This configuration file contains an invalid command line for the login dialogue, so running the default command. Please fix your configuration.

I am given an OK button to click.

Just to add that getting them to this point wasn't a smooth trouble free road. Following these directions: https://wiki.ubuntu.com/BreezyUpgradeNotes did not lead to a trouble free process. It was a pain on both machines I've upgraded from Hoary.

joplass
October 27th, 2005, 12:50 AM
Another useless thread. I haven't seen a Linux distro "ready" for...??? It is up to the user to get it ready.

My Breezy is better than my Hoary. This is the first time I set up a wireless card in less than 30 min.

Should people always whine? Besides your experience isn't my experience and vise-versa.

NewWithoutClue
October 27th, 2005, 01:27 AM
IMO....
I respect everything these people have done, and their offspring ( ubuntu ).
Me? i know next to nothing about linux, ubuntu has made learning much easier..and the fact that some thing's missing or otherwise not correct is part of a sysadmins job..after all i migrated to linux simply becuase i feel at home when i'm running it; I'M in control when i'm running it. When i figure something out i feel a sence of pride...anyway getting off topic and i'm tired...but, i have to say i was offened by this post; GNU and everything related should not be asked for 100%, although, i'm sure they give it. Mistakes are born everyday( bugs ), the fun part is fixing it, after creating it...there is nothing wrong enough with the distro to make someone dispise it or otheriwse rid themselfs of it.

I know no one wanted to offend anybody, but you have to see the big picture.

Remember these are my opinions.

Forgive the spelling; i'm tired. -.-"

Regards,
Paul.

ions
October 27th, 2005, 01:37 AM
Are we too busy arguing over whether we should post about problems here? Should I post my problems somewhere else? :rolleyes:

NewWithoutClue
October 27th, 2005, 01:43 AM
Are we too busy arguing over whether we should post about problems here? Should I post my problems somewhere else? :rolleyes:

No, i stated that ubuntu ( INCLUDING THE COMMUNITY ) is making it easier to learn.

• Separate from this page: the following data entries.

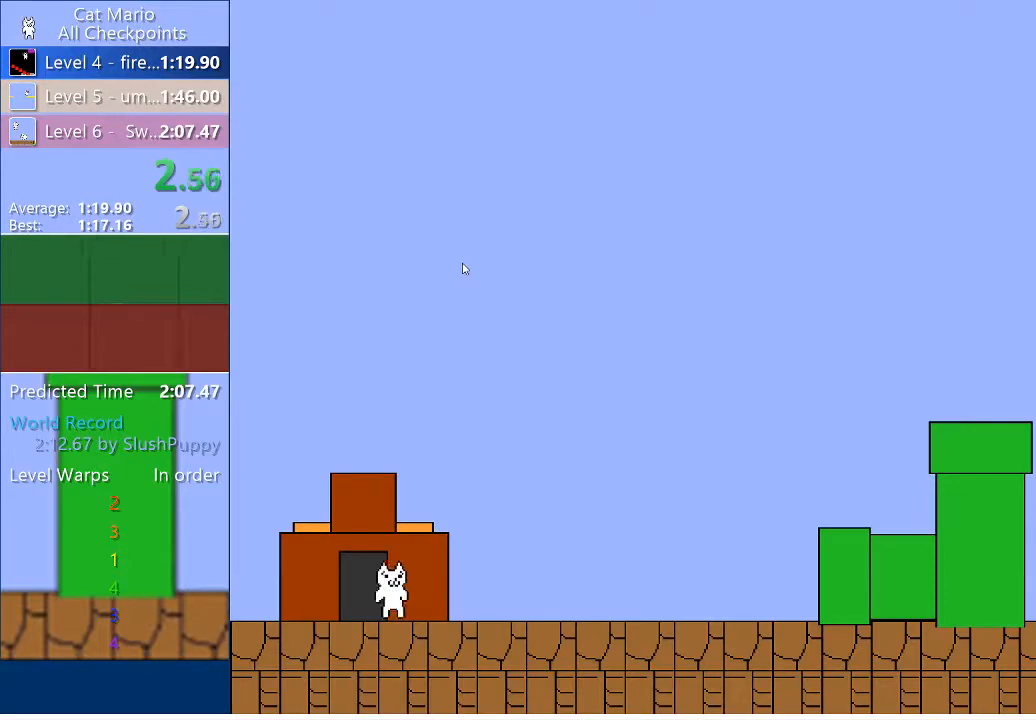
{"keys": ["right"], "events": []}
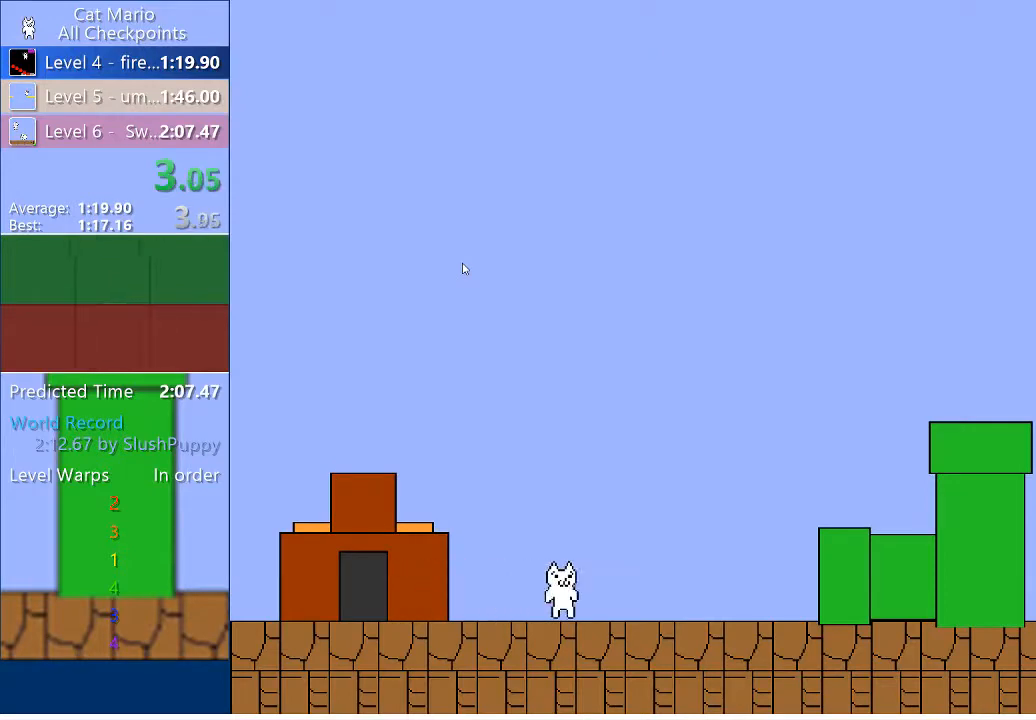
{"keys": ["right", "up"], "events": [[167, "up", "down"]]}
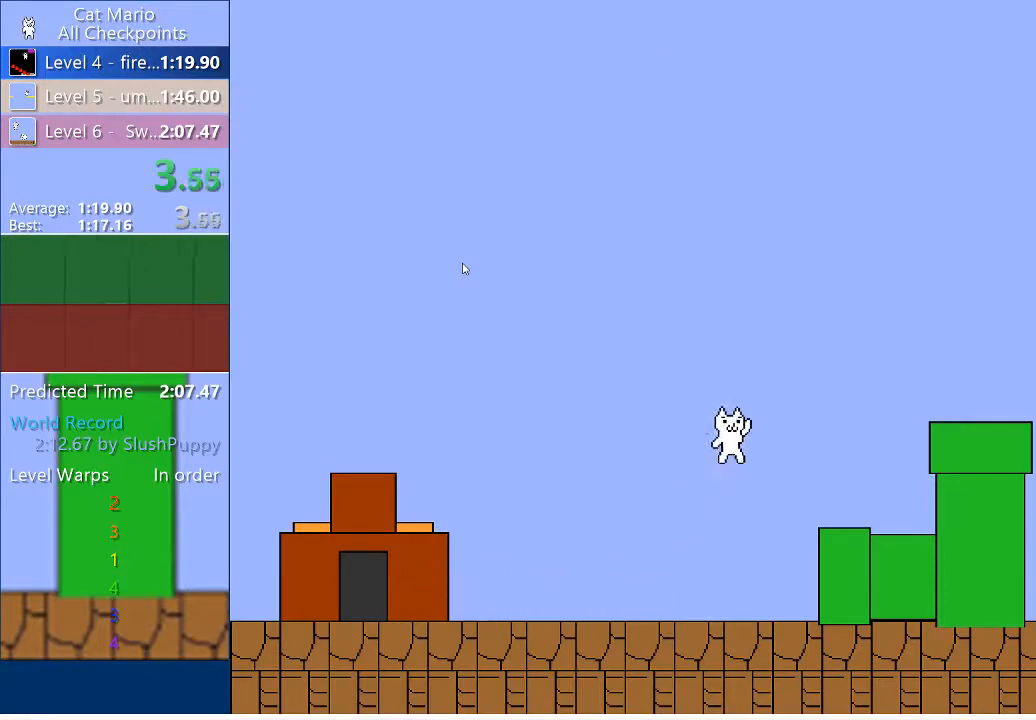
{"keys": ["right"], "events": [[100, "up", "up"]]}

I love this community, as do many other people ( how could they not? )

Paul.

Malphas
October 27th, 2005, 02:21 AM
I think the regular six month release cycle is the Ubuntu's greatest strength, even if it does mean it's a little buggy. If you get rid of that then we might as well just use Debian and wait for years before seeing a new release (albeit a rock solid one).

darrenrxm
October 27th, 2005, 04:32 AM
This is the first version of linux that hibernate and power management has worked properly for me. Boot times are way faster when you use hibernate. Not to mention it recognized the two big ones sound and video. My tvtuner card isn't supported yet. But im willing to sell it and buy one that is. I like ubuntu that much. No version of linux has come so far in such a short time. Im not the least bit surprised that it is number one on distrowatch.

Zotova
October 27th, 2005, 12:10 PM
Another useless thread. I haven't seen a Linux distro "ready" for...??? It is up to the user to get it ready.

My Breezy is better than my Hoary. This is the first time I set up a wireless card in less than 30 min.

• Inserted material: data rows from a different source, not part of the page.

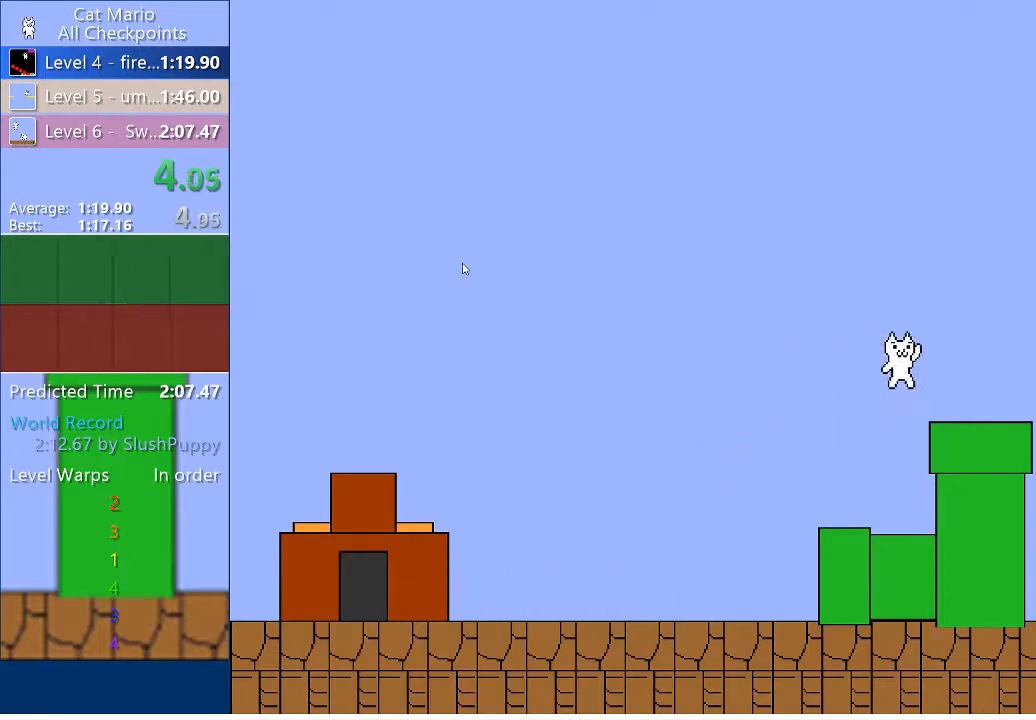
{"keys": ["down", "right"], "events": [[67, "down", "down"]]}
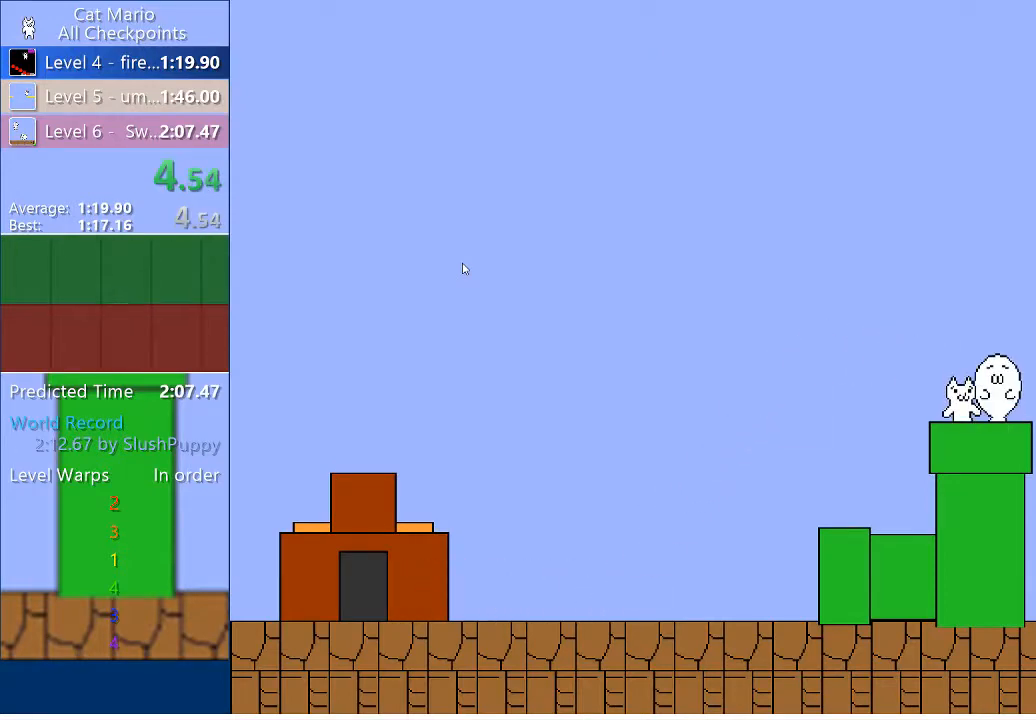
{"keys": [], "events": [[33, "down", "up"], [33, "right", "up"]]}
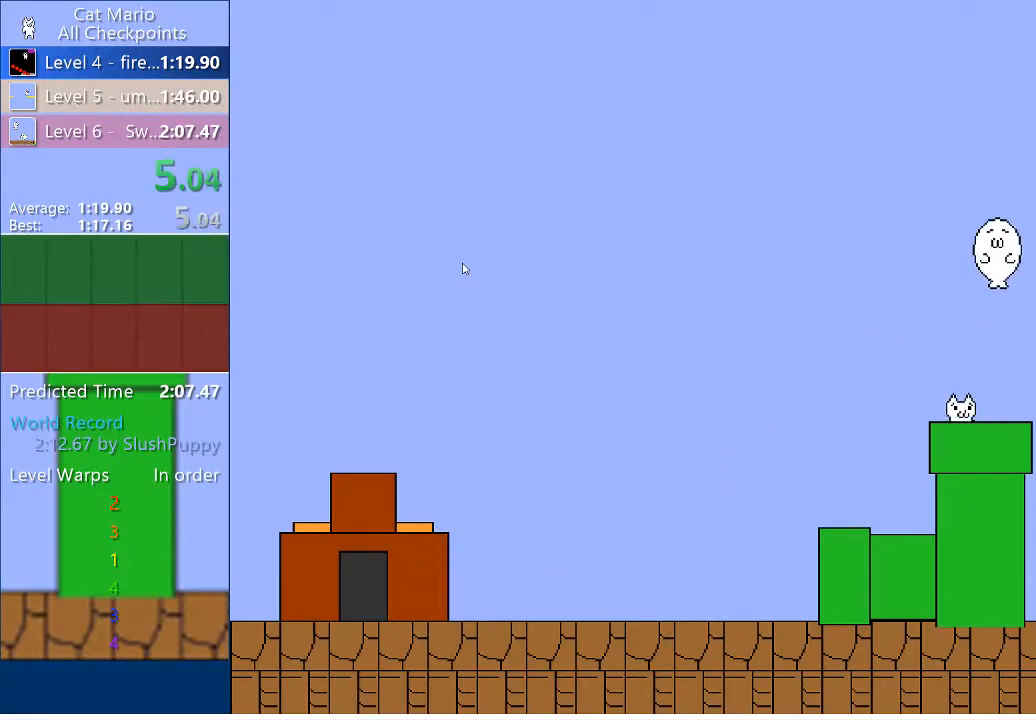
{"keys": [], "events": []}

Should people always whine? Besides your experience isn't my experience and vise-versa.

How is the future of Ubuntu/Linux useless :rolleyes: If changes can be made to make Dapper even better then I'd sure like to see them.

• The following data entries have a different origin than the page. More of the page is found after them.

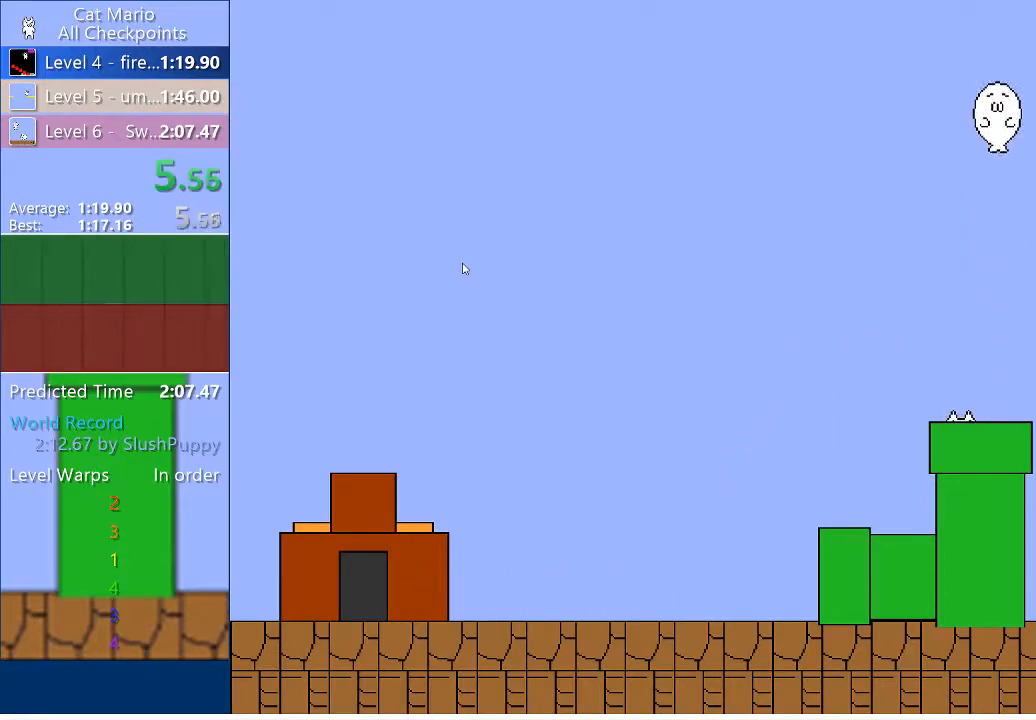
{"keys": [], "events": []}
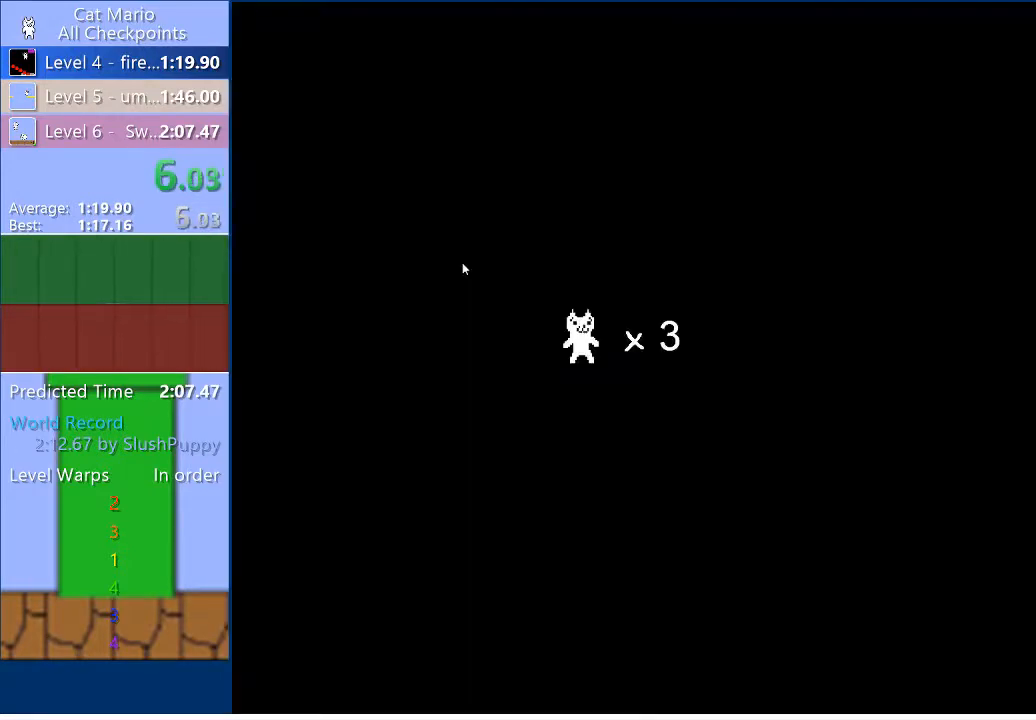
{"keys": ["right"], "events": [[367, "right", "down"]]}
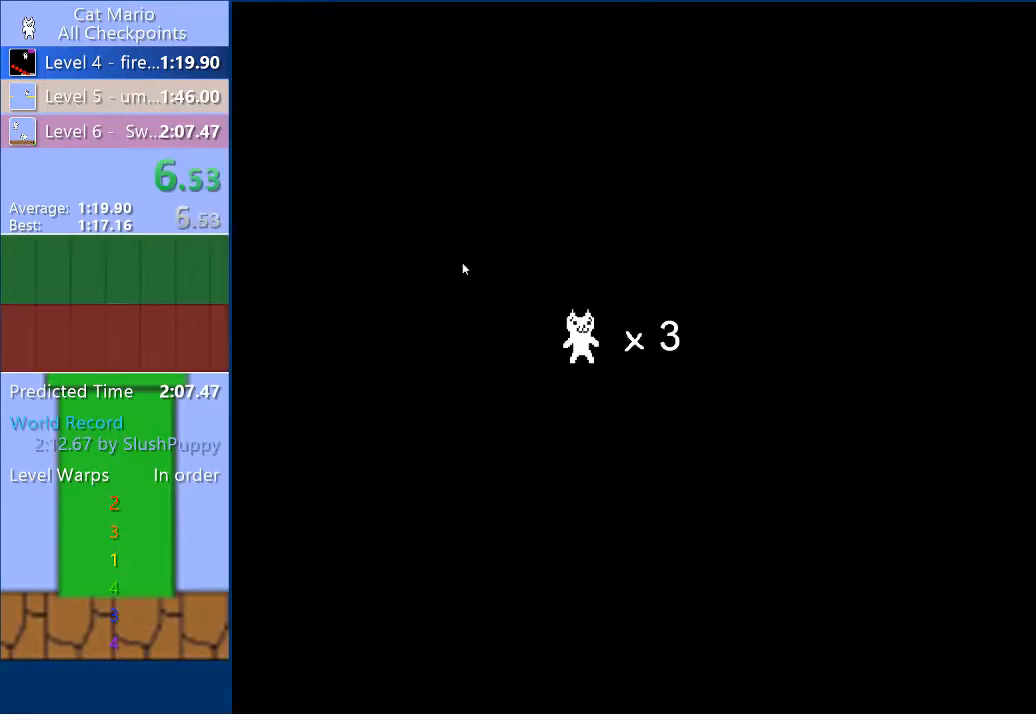
{"keys": ["right"], "events": []}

Also, I suggest you read what Ubuntu is actually about, a distro for the people, NOT geeks. It isn't up to the user to get it ready, it should be up to the creators - the only thing the user should have to do is install and setup programs to their taste. If you want a distro where you have to do half the work yourself to get things running then you should be using gentoo. Ubuntu is supposed to be for everyone, a friendly distro - that is the point people are missing when moaning at people for speaking up and saying x,y and z could be improved.


Well if Breezy wasn't rushed some things were just missed. Fact is I see a lot more problems being posted now than I did at this point after Hoary's release. Maybe that's due to a much larger user-base? I dunno. I do know the two machines I have put Breezy on have not taken to it well.

Whilst I do sympathise on problems with Firefox it isn't really Ubuntu's fault. I have experienced the random closing myself but at the end of the day Ubuntu don't make and maintain Firefox. So any problems should really be taken up with Mozilla.

The same goes for Evolution (I think) as far as I know that is created and maintained by Novel.

--

After a few weeks of Breezy however I do admit I may have been harsh with my initial post. However there are a few bugs which I see as major. I have had to un-install the update manager as it simply uses a lot of cpu at random times. Some times when I start it is fine, others it slows the computer down as it is using up the cpu. I have also done a fresh install since and the problem is still there.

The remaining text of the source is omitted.